▸ EXERCISE AIM
Return the line that has "Azul sobre rojo" and all lines below it through the last, exactly as they stand; omit pictures.

▸ AVAILABLE DATA
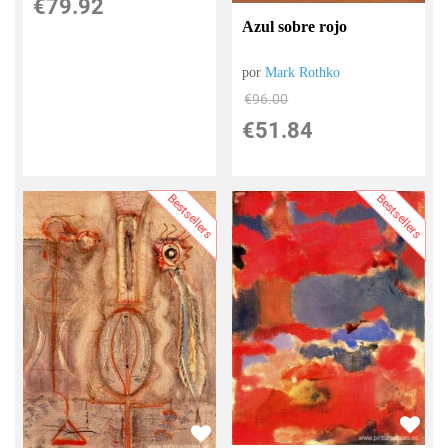
€
79.92
Azul sobre rojo
por
Mark Rothko
€
96.00
€
51.84
Bestsellers
Bestsellers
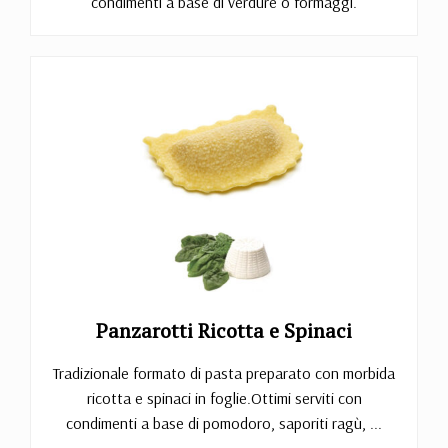
condimenti a base di verdure o formaggi.
Panzarotti Ricotta e Spinaci
Tradizionale formato di pasta preparato con morbida
ricotta e spinaci in foglie.Ottimi serviti con
condimenti a base di pomodoro, saporiti ragù, ...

▸ RESULT
Azul sobre rojo
por
Mark Rothko
€
96.00
€
51.84
Bestsellers
Bestsellers
condimenti a base di verdure o formaggi.
Panzarotti Ricotta e Spinaci
Tradizionale formato di pasta preparato con morbida
ricotta e spinaci in foglie.Ottimi serviti con
condimenti a base di pomodoro, saporiti ragù, ...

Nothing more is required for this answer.